Il fatturato della filiale indiana di Menarini è per ora modesto e quest’anno dovrebbe raggiungere i $16 milioni, di cui l’80% proveniente da farmaci branded e il resto da un’attività di vendita a supporto del marchio di alter società (contract sales).

L’azienda ritiene che il business generato dalla vendita dei propri farmaci entro il 2018 possa raggiungere i $40 milioni cui se ne potranno aggiungere altri 40 per la vendita di farmaco Otc e per l’acquisizione di nuovi prodotti.
Menarini aveva iniziato le sue operazioni in India nel 1994 come Menarini Raunaq Pharma Limited ( MRPL ), in joint venture con Raunaq Industries . Attualmente,  Menarini in India dispone di circa 65 marchi che sono stati acquistati e concessi in licenza in- da Invida India, ShalaksPharma , MRPL e Sinclair IS Pharma .


Allo stato attuale , Menarini ha una forza di campo comprendente 972 persone ( 442 impegnate nella promoizione dei brand e  530 nelle reti in affitto per la promozione die brand di altre società). Menarini vende prodotti di Boehringer Ingelheim e Johnson & Johnson come parte della sua attività di vendita di contratto.

Menarini ha un forte interesse per l’Asia Pacific. L’azienda italiana ha di recente inaugurato la sua sede cinese presso la Wuhan National Bioindustry Base (Wuhan Biolake) nella provincia di Hubeisede. Una tappa fondamentale per l’azienda, che consacra così, dopo l’apertura di Menarini Asia Pacific a Singapore, la sua presenza verso il mercato più dinamico del mondo.
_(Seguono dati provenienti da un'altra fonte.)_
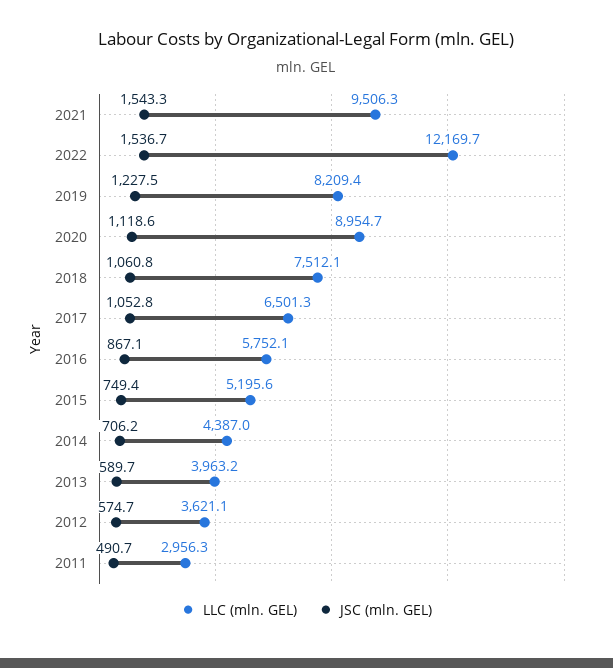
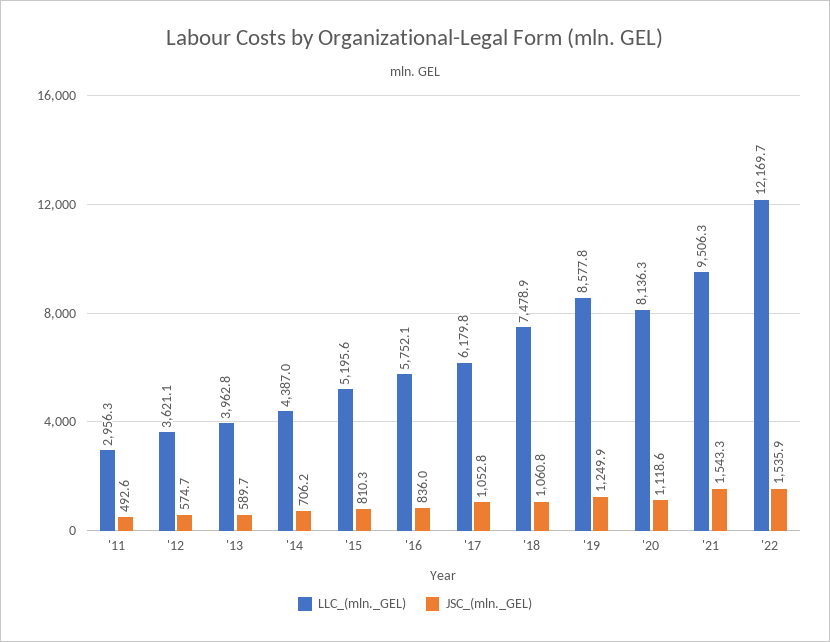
JSC (mln. GEL), 2022: 1536.7 -> 1535.9
LLC (mln. GEL), 2019: 8209.4 -> 8577.8
JSC (mln. GEL), 2019: 1227.5 -> 1249.9
LLC (mln. GEL), 2020: 8954.7 -> 8136.3
LLC (mln. GEL), 2018: 7512.1 -> 7478.9
LLC (mln. GEL), 2017: 6501.3 -> 6179.8
JSC (mln. GEL), 2016: 867.1 -> 836
JSC (mln. GEL), 2015: 749.4 -> 810.3
LLC (mln. GEL), 2013: 3963.2 -> 3962.8
JSC (mln. GEL), 2011: 490.7 -> 492.6

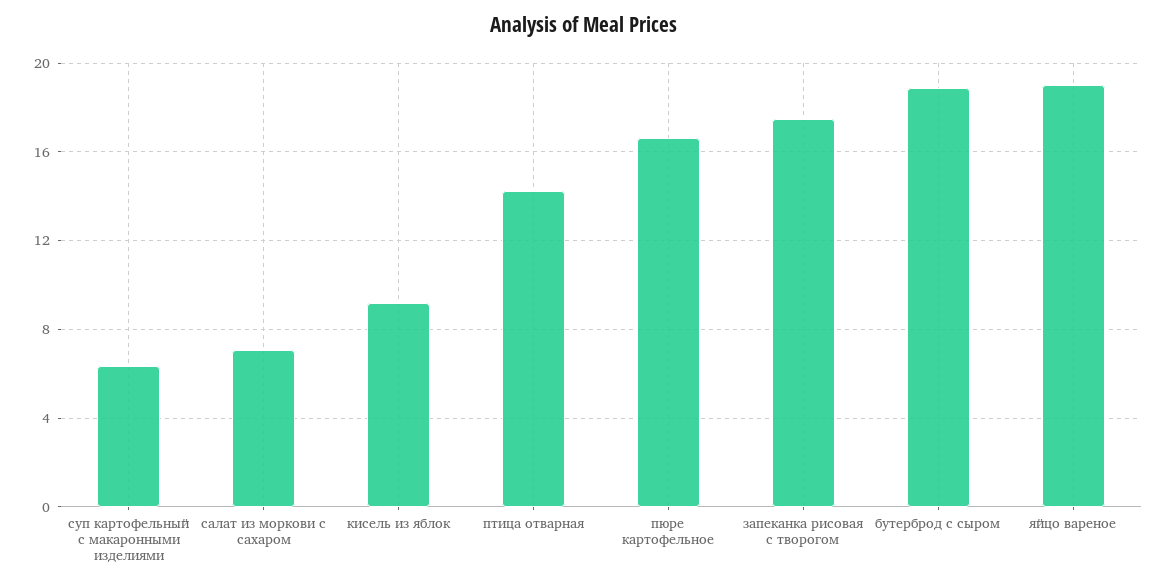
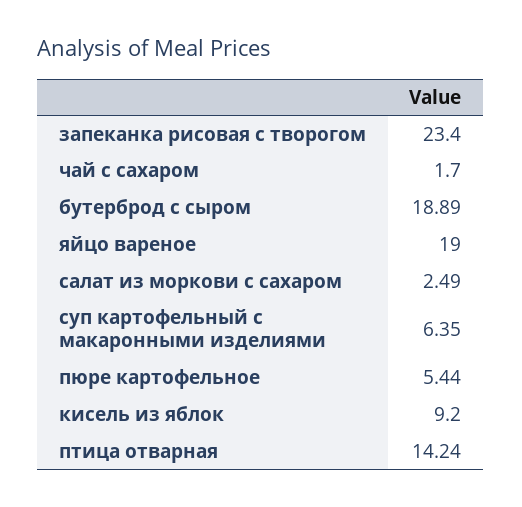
салат из моркови с сахаром: 7 -> 2.49
пюре картофельное: 16.5 -> 5.44
запеканка рисовая с творогом: 17.5 -> 23.4
чай с сахаром: none -> 1.7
Nel 2011 la multinazionale italiana aveva acquisito il 100% del Gruppo Invida, una delle principali realtà farmaceutiche dell’area Asia-Pacific con sede a Singapore rinominato l'azienda come Menarini Asia- Pacifico.  Entro il 2015 la nuova realtà svilupperà un fatturato di 1 miliardo di dollari.


L'operazione, il cui valore si aggira tra i 500 e i 700 milioni di dollari (top secret la cifra pagata), ha bruciato sul tempo altri possibili acquirenti e ha aperto a Menarini le porte del mercato asiatico, dall'Indonesia alla Cina al Vietnam, che vale il 10% del business farmaceutico mondiale e cresce a un ritmo del 20% all'anno.